** BEGIN Data for processing **
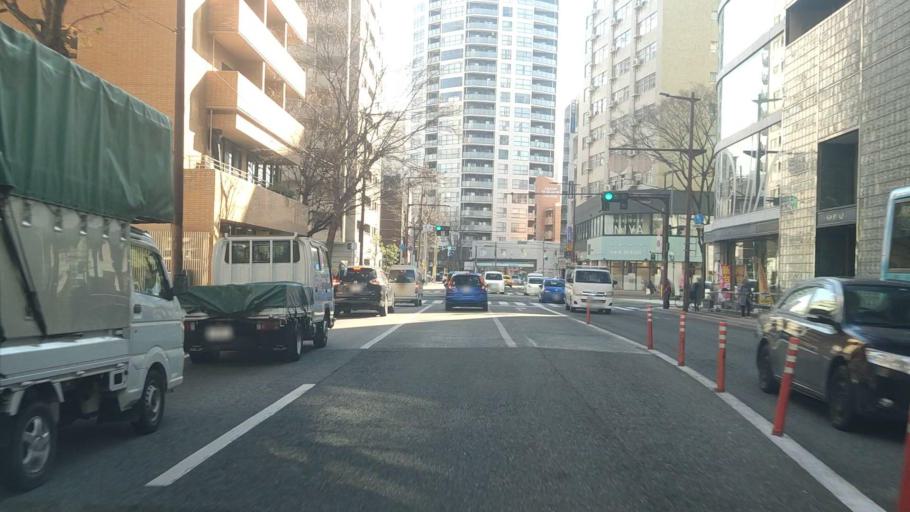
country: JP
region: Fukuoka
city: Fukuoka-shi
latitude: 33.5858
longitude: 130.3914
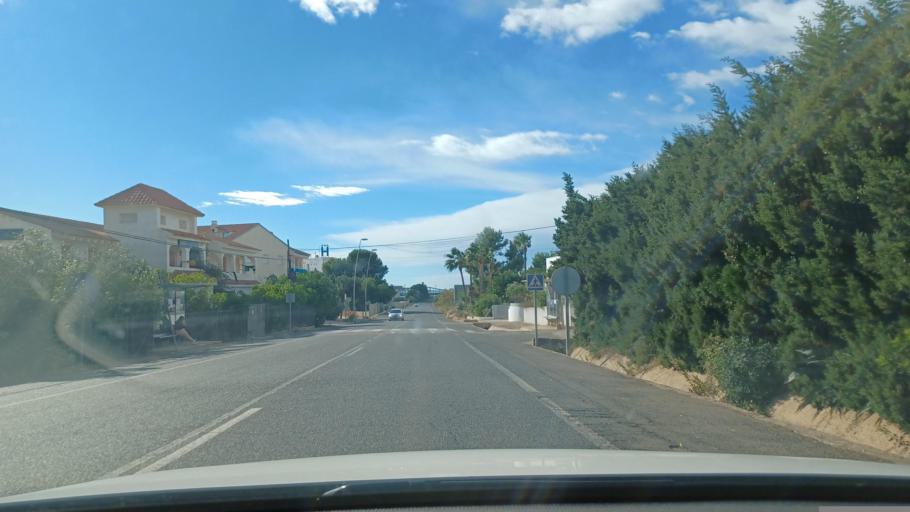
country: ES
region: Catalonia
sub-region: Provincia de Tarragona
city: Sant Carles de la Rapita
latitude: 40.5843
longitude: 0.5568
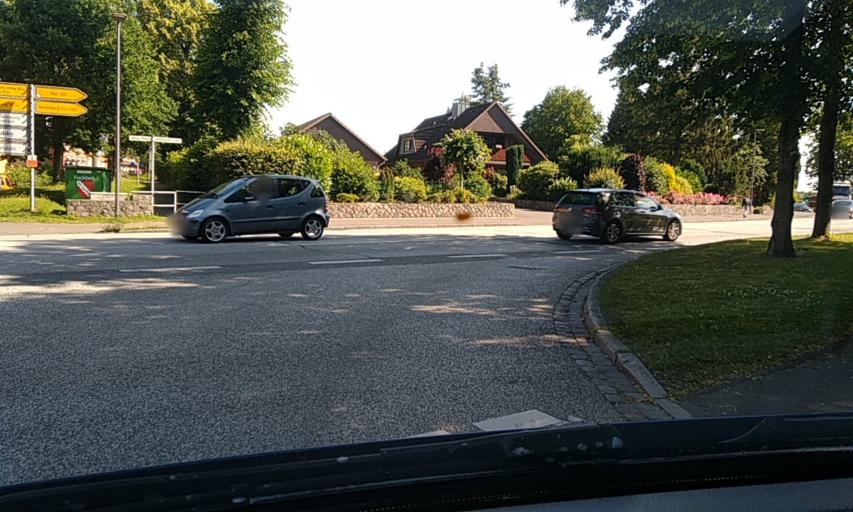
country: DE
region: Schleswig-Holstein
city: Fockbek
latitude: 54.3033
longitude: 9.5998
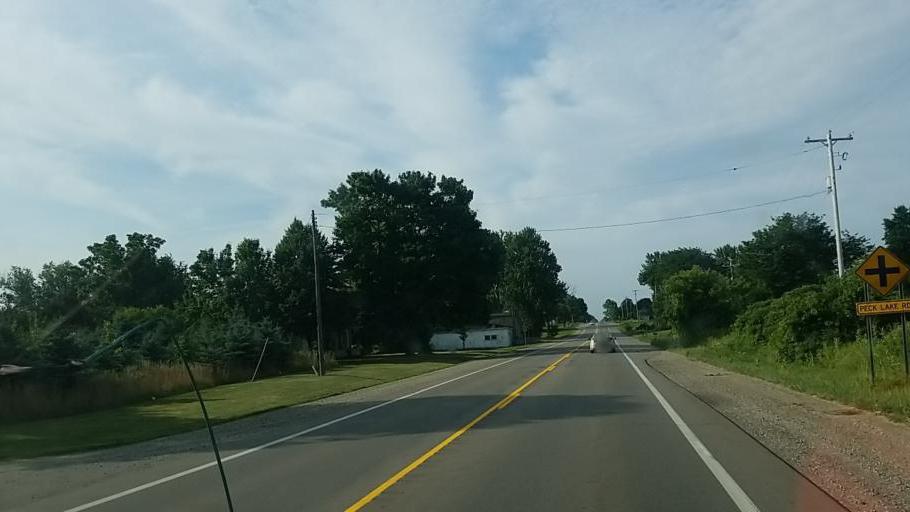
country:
** END Data for processing **
▶ _Direction_
Rewrite all the records above with every "latitude" changed to "lat" and nothing else altered. Leave the pictures out of your answer.

▶ _Exercise answer_
country: JP
region: Fukuoka
city: Fukuoka-shi
lat: 33.5858
longitude: 130.3914
country: ES
region: Catalonia
sub-region: Provincia de Tarragona
city: Sant Carles de la Rapita
lat: 40.5843
longitude: 0.5568
country: DE
region: Schleswig-Holstein
city: Fockbek
lat: 54.3033
longitude: 9.5998
country:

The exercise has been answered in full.